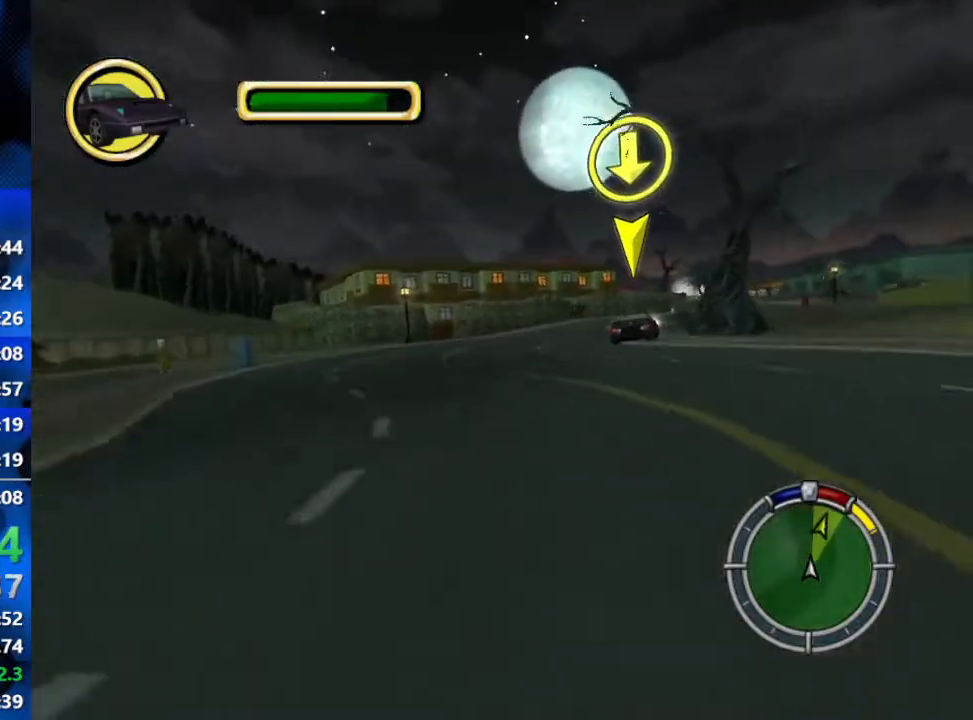
{"buttons": [], "left_stick": "center", "right_stick": "center", "events": [[167, "left_stick", "right"], [417, "left_stick", "center"], [500, "R2", "up"]]}
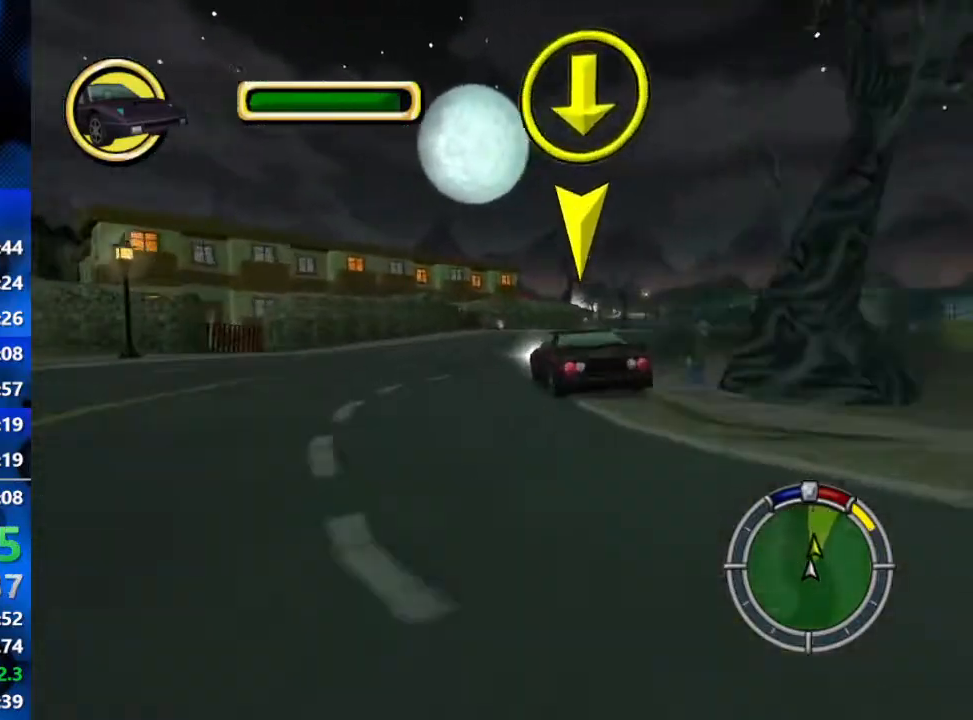
{"buttons": ["L2"], "left_stick": "center", "right_stick": "center", "events": [[17, "left_stick", "right"], [133, "L2", "down"], [217, "left_stick", "center"], [300, "left_stick", "right"], [483, "left_stick", "center"]]}
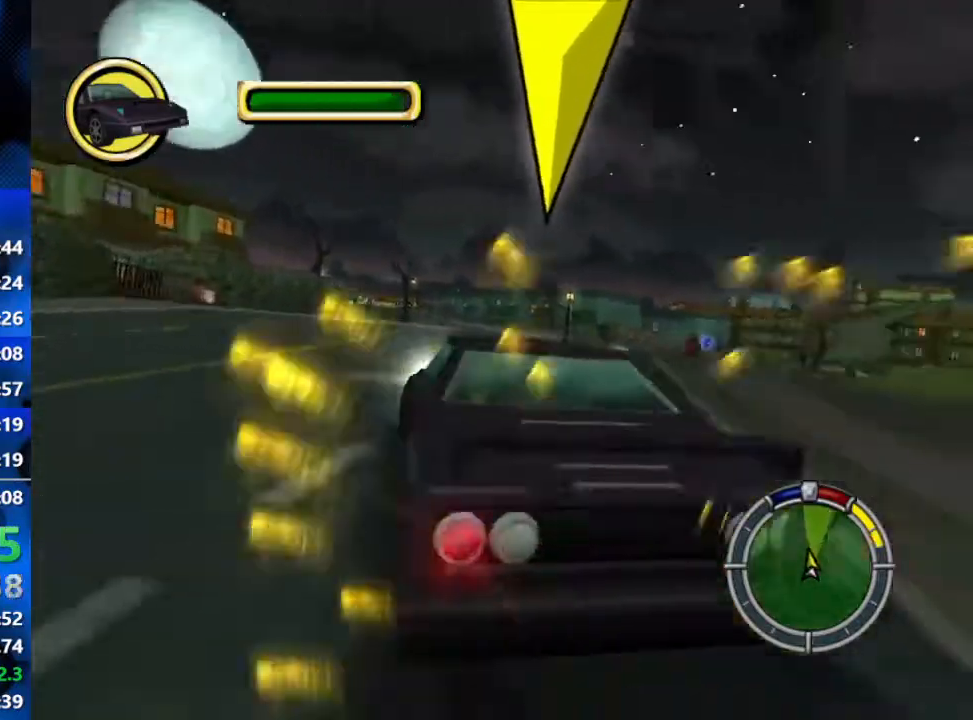
{"buttons": ["R2"], "left_stick": "right", "right_stick": "down-left", "events": [[83, "L2", "up"], [200, "R2", "down"], [467, "left_stick", "right"], [500, "right_stick", "down-left"]]}
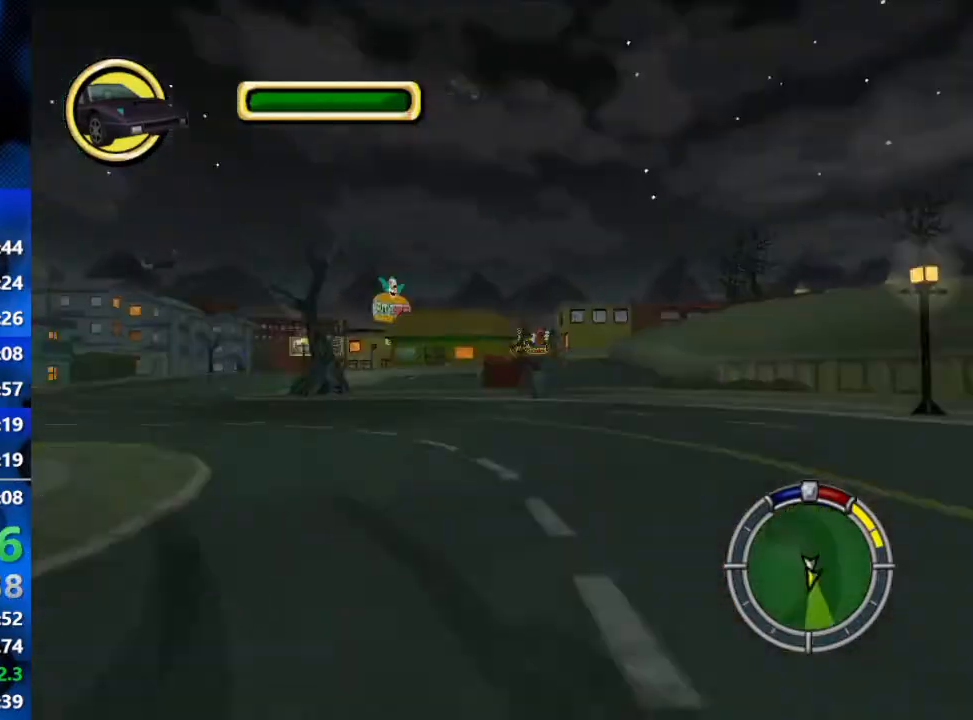
{"buttons": ["R2"], "left_stick": "right", "right_stick": "center", "events": [[133, "left_stick", "center"], [167, "right_stick", "center"], [433, "left_stick", "right"]]}
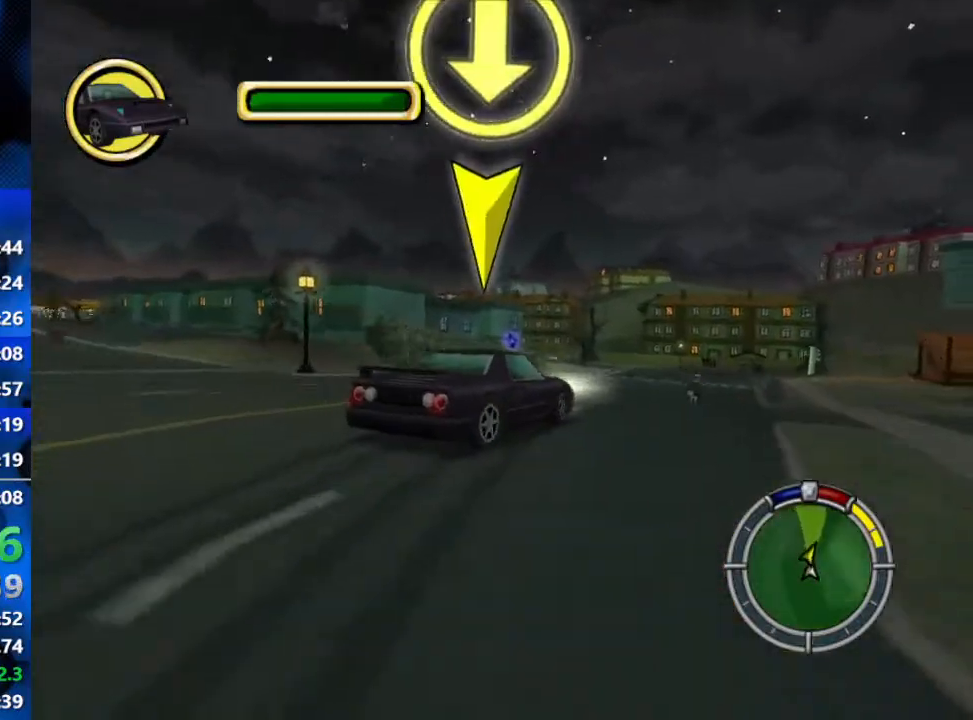
{"buttons": ["R2"], "left_stick": "center", "right_stick": "center", "events": [[67, "right_stick", "down"], [317, "left_stick", "center"], [317, "right_stick", "center"]]}
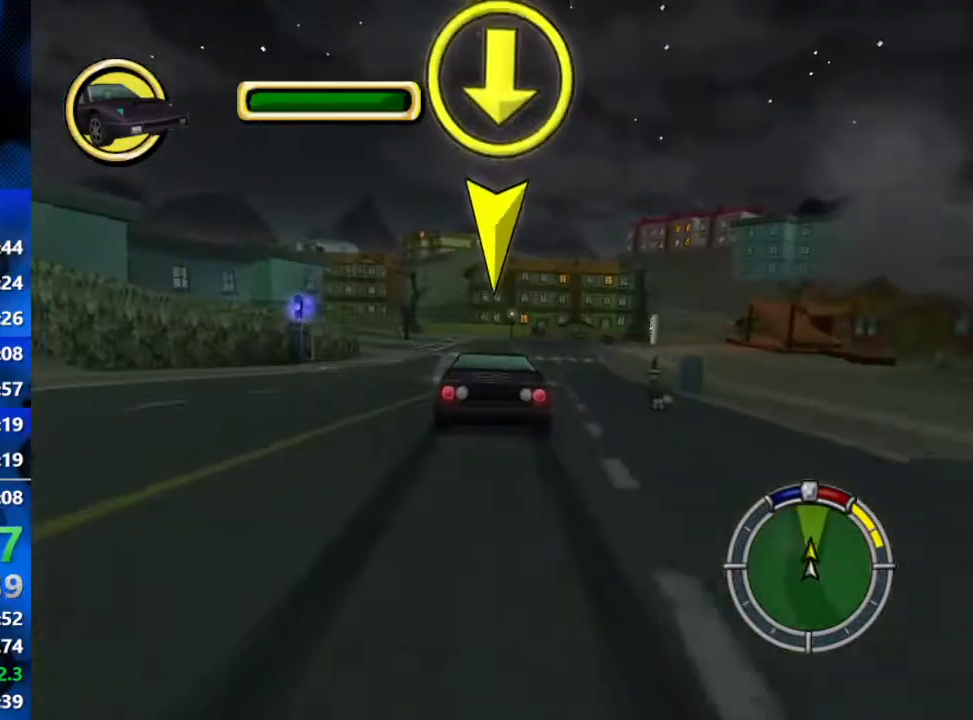
{"buttons": [], "left_stick": "center", "right_stick": "down", "events": [[83, "left_stick", "right"], [250, "left_stick", "center"], [467, "right_stick", "down"], [483, "R2", "up"]]}
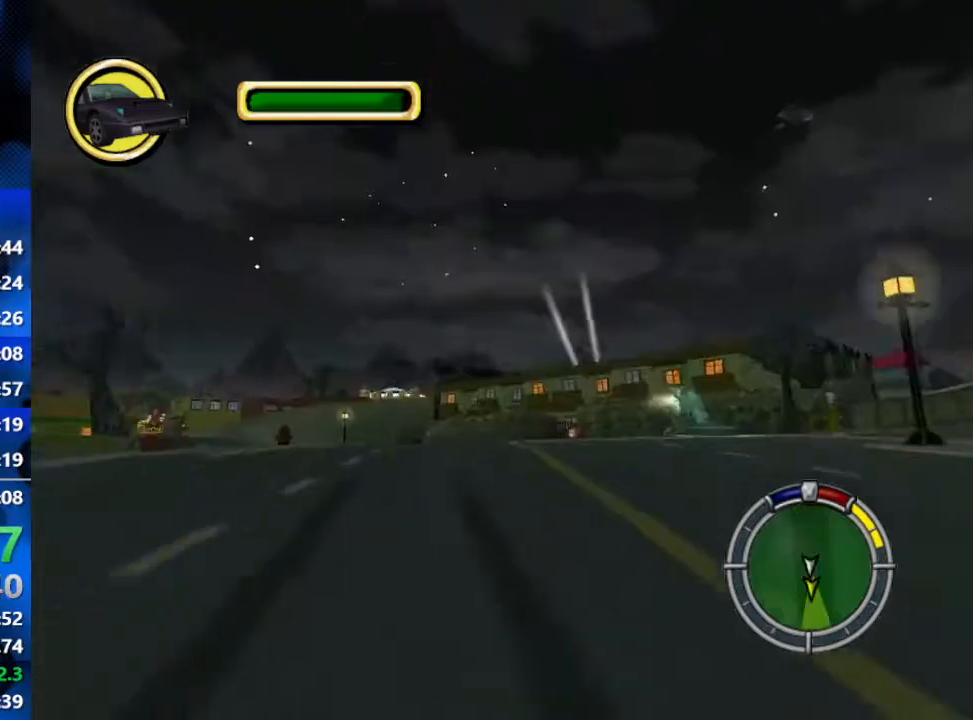
{"buttons": ["R2"], "left_stick": "center", "right_stick": "center", "events": [[150, "R2", "down"], [167, "right_stick", "center"]]}
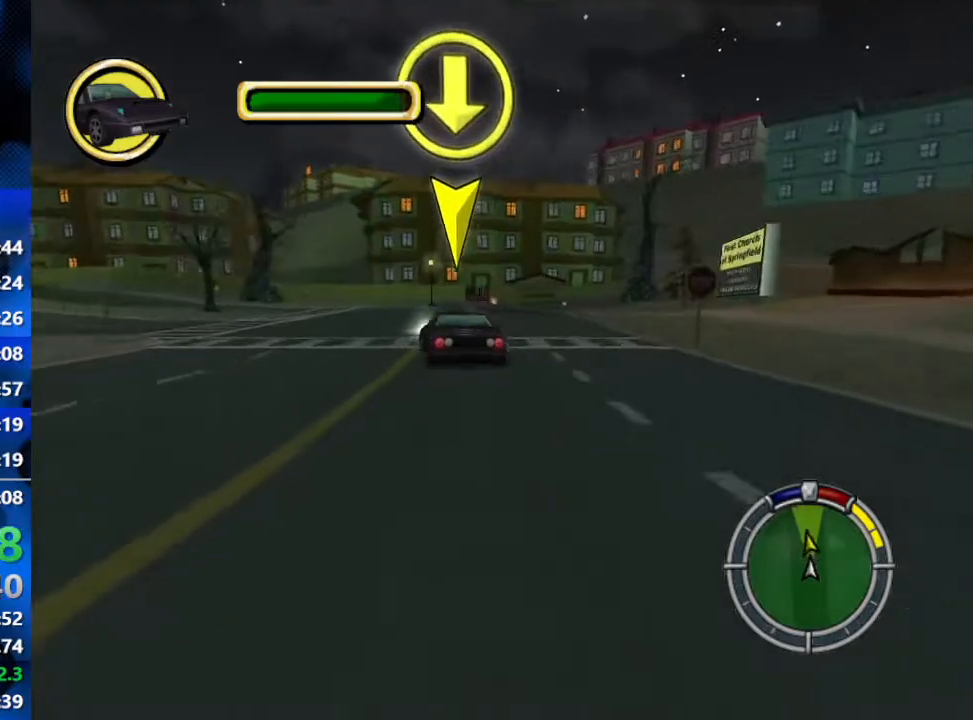
{"buttons": [], "left_stick": "left", "right_stick": "center", "events": [[67, "left_stick", "left"], [450, "R2", "up"]]}
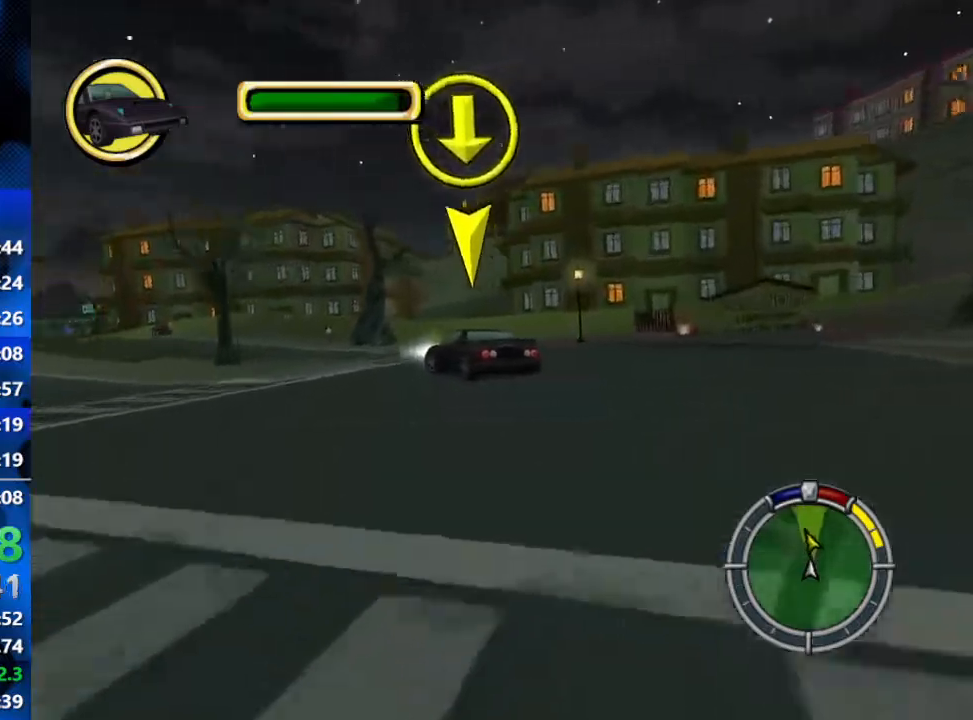
{"buttons": ["R2"], "left_stick": "left", "right_stick": "center", "events": [[83, "R2", "down"], [250, "R2", "up"], [350, "R2", "down"]]}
++++++++++
_PROBLEM REQUIREMENTS_
Within the entries, find all lines that contain "center" and copy each one.

_ANSWER AREA_
{"buttons": [], "left_stick": "center", "right_stick": "center", "events": [[167, "left_stick", "right"], [417, "left_stick", "center"], [500, "R2", "up"]]}
{"buttons": ["L2"], "left_stick": "center", "right_stick": "center", "events": [[17, "left_stick", "right"], [133, "L2", "down"], [217, "left_stick", "center"], [300, "left_stick", "right"], [483, "left_stick", "center"]]}
{"buttons": ["R2"], "left_stick": "right", "right_stick": "center", "events": [[133, "left_stick", "center"], [167, "right_stick", "center"], [433, "left_stick", "right"]]}
{"buttons": ["R2"], "left_stick": "center", "right_stick": "center", "events": [[67, "right_stick", "down"], [317, "left_stick", "center"], [317, "right_stick", "center"]]}
{"buttons": [], "left_stick": "center", "right_stick": "down", "events": [[83, "left_stick", "right"], [250, "left_stick", "center"], [467, "right_stick", "down"], [483, "R2", "up"]]}
{"buttons": ["R2"], "left_stick": "center", "right_stick": "center", "events": [[150, "R2", "down"], [167, "right_stick", "center"]]}
{"buttons": [], "left_stick": "left", "right_stick": "center", "events": [[67, "left_stick", "left"], [450, "R2", "up"]]}
{"buttons": ["R2"], "left_stick": "left", "right_stick": "center", "events": [[83, "R2", "down"], [250, "R2", "up"], [350, "R2", "down"]]}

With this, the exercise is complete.